What I teach: I teach CNIT 272, which is a database fundamentals course, and CNIT 136, which is PC applications and technology. CNIT 136 is an online technology course for non-CIT students, and we go over Office and Technology concepts. I try to stress how to use computer technology ethically and effectively. There are lot of students from sales, HTM and general studies. The class is serving more of the university. I’ve also been teaching TECH 120 (Technology and the Individual), and I’ll teach it again in the fall. I do not like to be the only one talking in the room. It’s important to me that I get a discussion going in the room, and then go wherever that leads us. I do that in CNIT 272 and TECH 120.
On the focus of TECH 120: We’ve been trying to engage the students and expose them to student organizations and other areas outside of the classroom. We’re working to instill the idea that you can’t just go to class and get good grades and be able to easily get a job. We tell them they have to expand their horizons through internships, leadership possibilities and taking a more active role. We also stress good time management, and we try to give them good examples on how to do that. Our big push now is problem solving and good critical thinking and technical writing. We’re trying to prepare them for their courses in CoT for all of their lab work.
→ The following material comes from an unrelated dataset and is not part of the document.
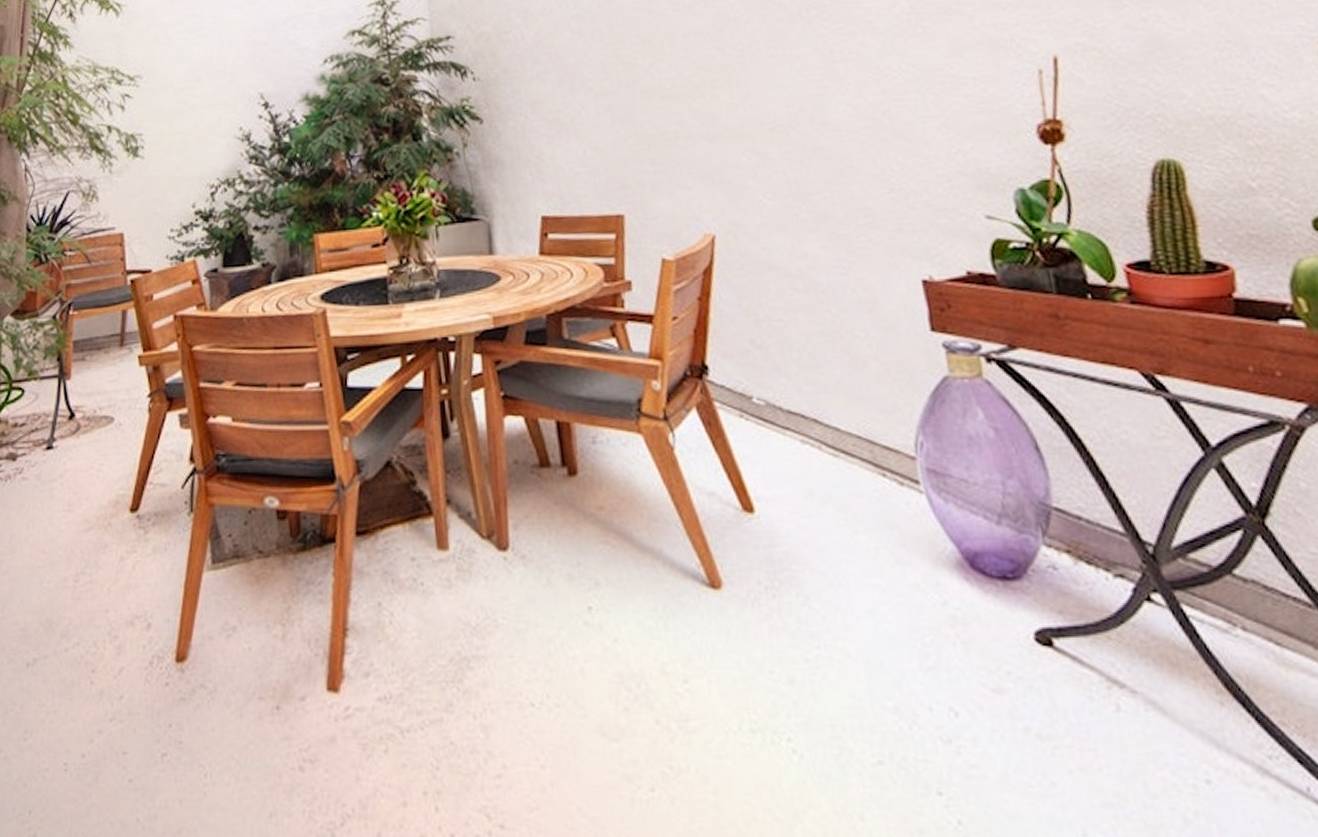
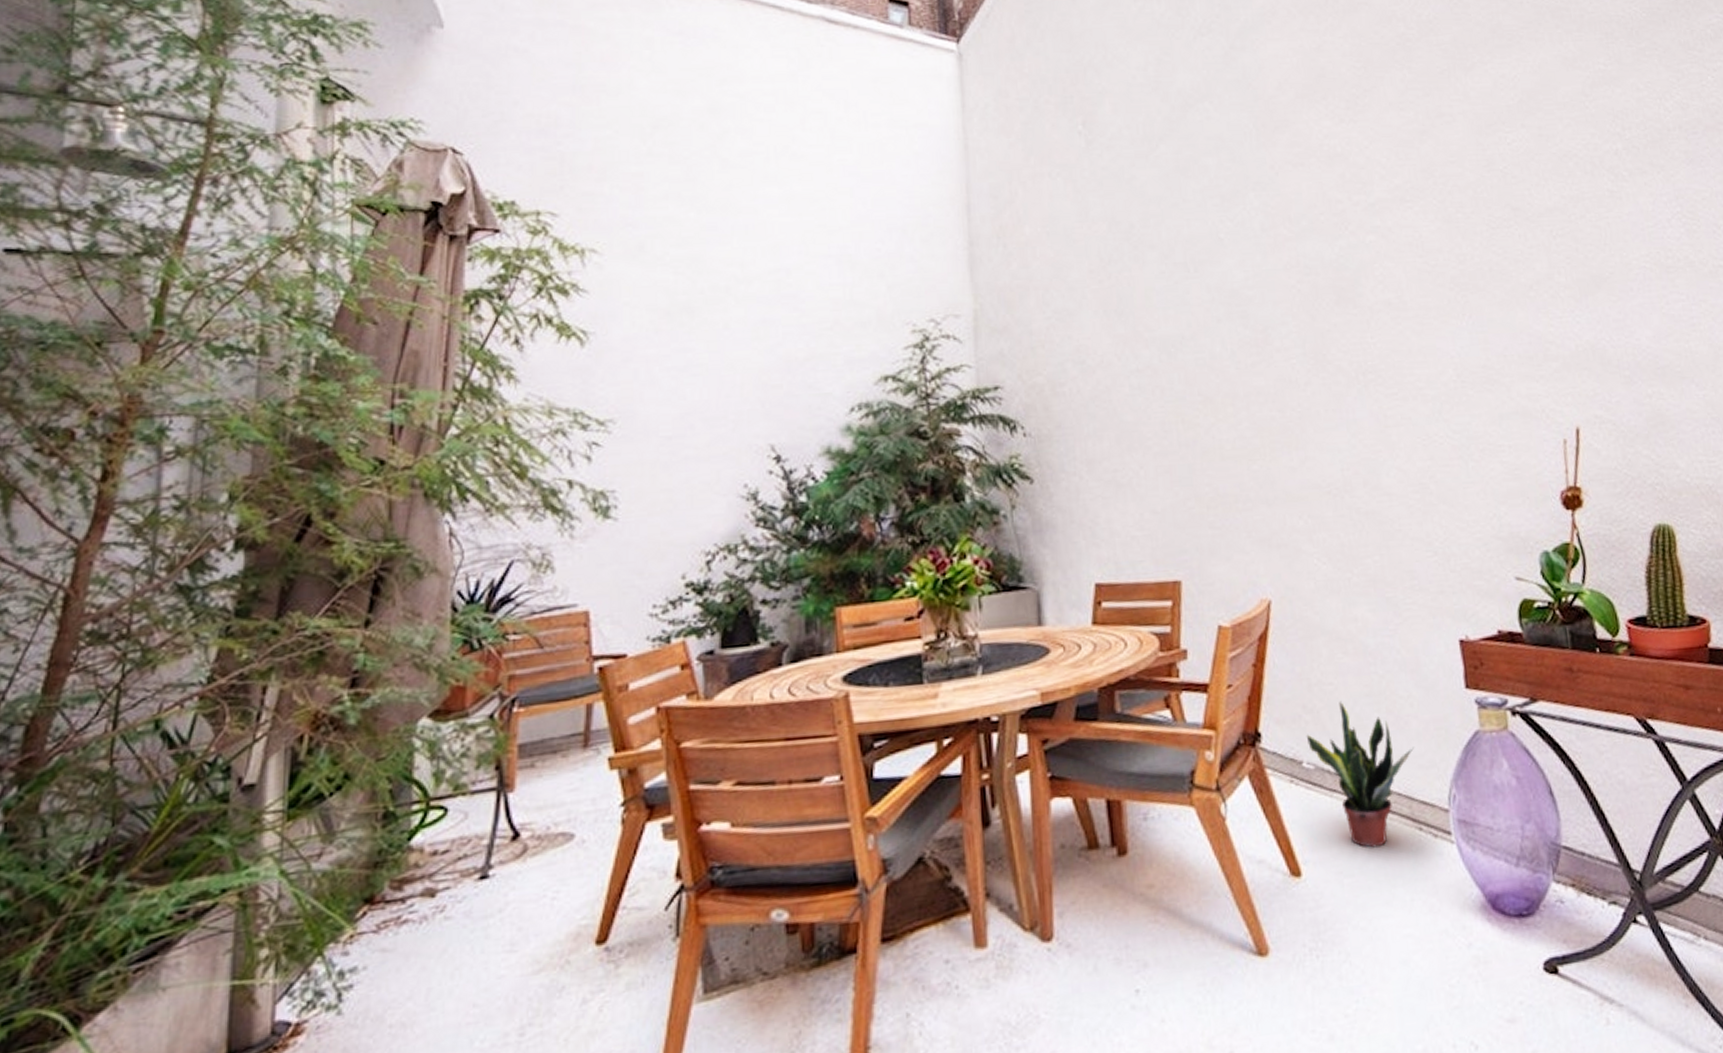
potted plant: none [755,337,875,490] -> present [1306,700,1415,848]

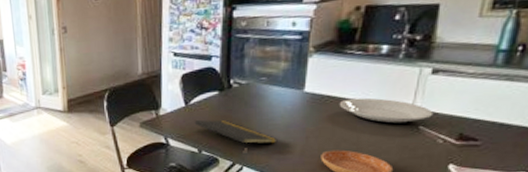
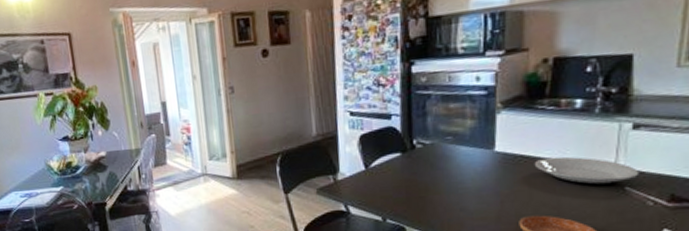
notepad: present [194,120,278,148] -> none [376,184,469,215]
On the future of TECH 120: We’re getting ready to work with IMPACT. Ethics, teamwork and problem solving are our three pillars. Through IMPACT, it will be an active learning environment. They’ll come into class once a week, we’ll give them the material for the topics, and they’ll have to do a series of readings, homework, etc. In classroom, they’ll get an active project to work on with their classmates.
On her involvement with other college initiatives: I am the diversity coordinator for CIT, so I am helping put together a diversity plan for the college. I assist with the Women in Technology group, and I’ve tried to take a more active role in recruitment of women and underrepresented minorities to our department. I’m on the Pathways grant for Statewide to create a virtual learning community. We’ll be taking the concept of learning communities, and, since all of these students are spread all over the state, we want to develop a virtual learning community where they can collaborate with each other without having to be in the same facility. Brandeis Marshall [assistant professor of CIT] and I also are taking on an initiative to take the largest cohort of female student to the Grace Hopper Celebration of Women in Computing in the fall. Our goal is to fund all CIT female students and any other computing student within the College of Technology. By attending, these emerging computer technologists will see and engage with established computing women, thus assisting in fulfilling the college’s diversity initiatives.
Outside of work: My husband, Chad, and I try to take the kids to a different national park every summer, so we spend a lot of time outside. We are thinking about Acadia in Maine. We’ve already been to Washington, D.C., Great Smoky Mountains, Shenandoah, and Mammoth Cave.